Before you test your mobile-friendly creative against your tried-and-true template, check how both look on an iPhone, other smartphone devices and several desktop browsers. You don't want a biased result because of a simple coding error that prevents one side of the test from rendering at all.
A split test is critical because you can't (yet) deliver a device-specific version of an email to a shopper. Your mobile-friendly template means some compromise, such as less selling space and links. This may mean fewer products/price points are featured in the email. It's very possible that your first test result will show an increase in smartphone performance at the expense of total campaign performance — a terrible trade! Don't take this result to mean that mobile-friendly creative doesn't work, however.

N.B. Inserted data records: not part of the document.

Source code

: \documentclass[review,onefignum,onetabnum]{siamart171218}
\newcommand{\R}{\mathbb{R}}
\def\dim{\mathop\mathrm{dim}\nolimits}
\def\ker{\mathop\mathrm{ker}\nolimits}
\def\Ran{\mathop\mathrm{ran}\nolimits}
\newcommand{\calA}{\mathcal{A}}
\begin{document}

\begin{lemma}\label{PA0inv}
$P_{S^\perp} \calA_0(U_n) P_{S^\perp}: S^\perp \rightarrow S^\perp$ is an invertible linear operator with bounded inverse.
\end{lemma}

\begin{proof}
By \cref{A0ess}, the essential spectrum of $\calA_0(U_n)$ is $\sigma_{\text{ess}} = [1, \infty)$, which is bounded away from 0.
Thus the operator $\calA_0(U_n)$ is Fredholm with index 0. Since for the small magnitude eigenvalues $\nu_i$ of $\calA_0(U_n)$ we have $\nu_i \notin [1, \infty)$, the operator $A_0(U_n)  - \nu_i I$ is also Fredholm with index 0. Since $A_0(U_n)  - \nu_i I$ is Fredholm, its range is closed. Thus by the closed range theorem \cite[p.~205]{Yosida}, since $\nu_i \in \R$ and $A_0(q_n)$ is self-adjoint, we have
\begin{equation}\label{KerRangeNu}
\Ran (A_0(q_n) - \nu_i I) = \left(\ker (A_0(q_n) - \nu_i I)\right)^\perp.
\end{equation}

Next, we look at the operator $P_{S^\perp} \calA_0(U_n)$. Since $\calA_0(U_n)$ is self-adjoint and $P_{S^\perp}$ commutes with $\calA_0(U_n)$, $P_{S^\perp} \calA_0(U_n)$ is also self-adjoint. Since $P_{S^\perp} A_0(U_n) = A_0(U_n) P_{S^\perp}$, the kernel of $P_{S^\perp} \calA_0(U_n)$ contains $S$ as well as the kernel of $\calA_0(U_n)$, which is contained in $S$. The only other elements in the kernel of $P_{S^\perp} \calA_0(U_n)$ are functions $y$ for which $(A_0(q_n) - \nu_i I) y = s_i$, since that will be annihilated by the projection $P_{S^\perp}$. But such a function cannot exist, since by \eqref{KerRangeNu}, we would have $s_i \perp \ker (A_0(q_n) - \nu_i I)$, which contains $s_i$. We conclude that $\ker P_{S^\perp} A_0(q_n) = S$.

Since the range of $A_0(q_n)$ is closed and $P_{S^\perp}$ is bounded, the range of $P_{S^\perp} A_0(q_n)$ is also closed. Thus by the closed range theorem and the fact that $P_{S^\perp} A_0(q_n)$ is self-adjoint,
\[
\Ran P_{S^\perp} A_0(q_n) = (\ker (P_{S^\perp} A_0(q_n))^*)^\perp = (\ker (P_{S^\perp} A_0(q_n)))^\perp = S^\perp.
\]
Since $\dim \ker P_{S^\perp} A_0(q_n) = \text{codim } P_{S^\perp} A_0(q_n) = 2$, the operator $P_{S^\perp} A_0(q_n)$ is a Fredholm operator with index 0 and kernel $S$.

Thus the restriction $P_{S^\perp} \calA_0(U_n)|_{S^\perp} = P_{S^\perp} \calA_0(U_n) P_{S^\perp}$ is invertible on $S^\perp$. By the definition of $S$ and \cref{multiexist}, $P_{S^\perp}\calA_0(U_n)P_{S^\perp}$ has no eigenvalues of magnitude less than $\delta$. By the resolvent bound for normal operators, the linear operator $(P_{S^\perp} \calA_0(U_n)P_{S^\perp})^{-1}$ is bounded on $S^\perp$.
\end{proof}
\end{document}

Use analytics to determine which links did and didn't perform in each device. Devise a second and third creative test (if needed). It often takes persistence to find a template that will produce a sales lift across all devices. Once you've found a winner in your bulk campaigns, apply the lessons learned to your trigger-based and transactional emails and test again.
With more and more consumers reading their emails on smartphones, it's not a question of if but when you test mobile-friendly email templates. The question of "when" is really how much money will you let slip through your fingers because of an ineffective mobile email experience.
Larry Kavanagh is the chief e-commerce strategy officer for Kalio Commerce.